Sure Frankenstein's lab had that green guy and Dr. Weird's housed a gigantic mecha-bunny—but these labs! Oobject brings us the lairs of science's greatest minds—the researchers who have given the world electricity, television, the Internet, and LSD!
Albert Hoffmann's LSD Lab
The Swiss didn't invent the cuckoo clock (the Germans did) but they did invent acid. The Sandoz lab where LSD was synthesized.
James Watt's Attic Workshop
James Watt is perhaps the most important inventor of the Industrial Revolution. He was relegated to this attic workshop in his house near Birmingham, England by his wife.
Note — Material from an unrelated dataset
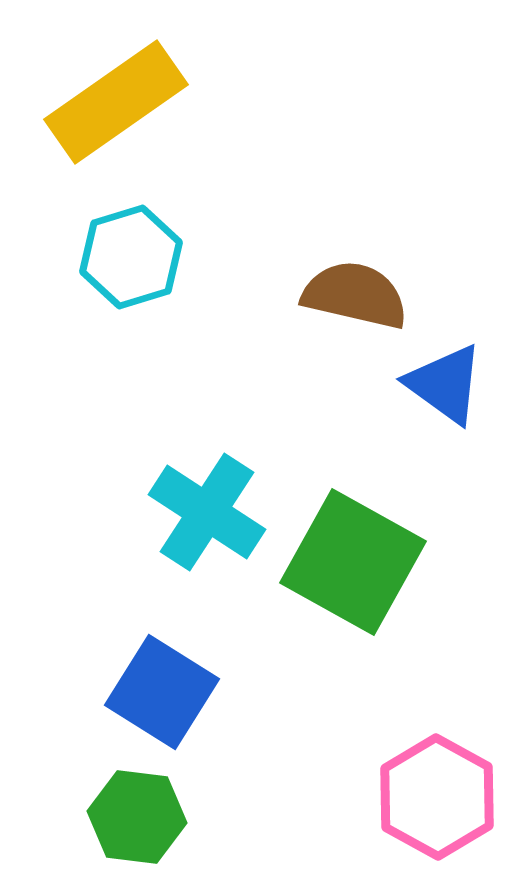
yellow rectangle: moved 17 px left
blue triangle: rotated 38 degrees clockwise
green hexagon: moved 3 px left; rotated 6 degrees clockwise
The busts are there as a result of a device he was creating to copy sculptures.
Marconi's Laboratory
A re-construction of Marconi's laboratory as it would have been in the Spring of 1895 when he sent his first Wireless signal
Marie Curie's Laboratory in the Parisian Latin Quarter
Austere and short of supplies.
Radio Tube Inventor John Ambrose Flemming's Steam-Driven Lab
Ironically, an impressive amount of steam powered equipment for one of the fathers of electricity.
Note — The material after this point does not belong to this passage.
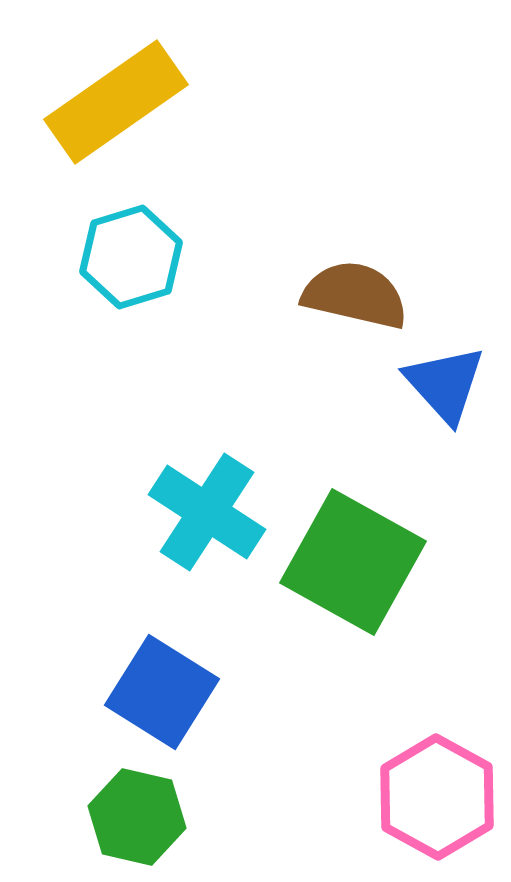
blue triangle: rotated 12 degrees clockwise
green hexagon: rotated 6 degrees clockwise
Tesla's Laboratory in Colorado Springs
Although Tesla appears to be nonchalantly reading while sparks fly around him - this was a trick publicity shot. A double exposure was taken, one with Tesla and one with sparks.
Thomas Edison's Laboratory at Edison and Ford Winter Estates
Tim Berners Lee's Office
The room at CERN where Tim Berners Lee wrote the original proposal for the web.
TV Inventor John Logie Baird in his Laboratory
A supremely messy desk. Quite different from today's post tube clean rooms where assembly of electronics takes place.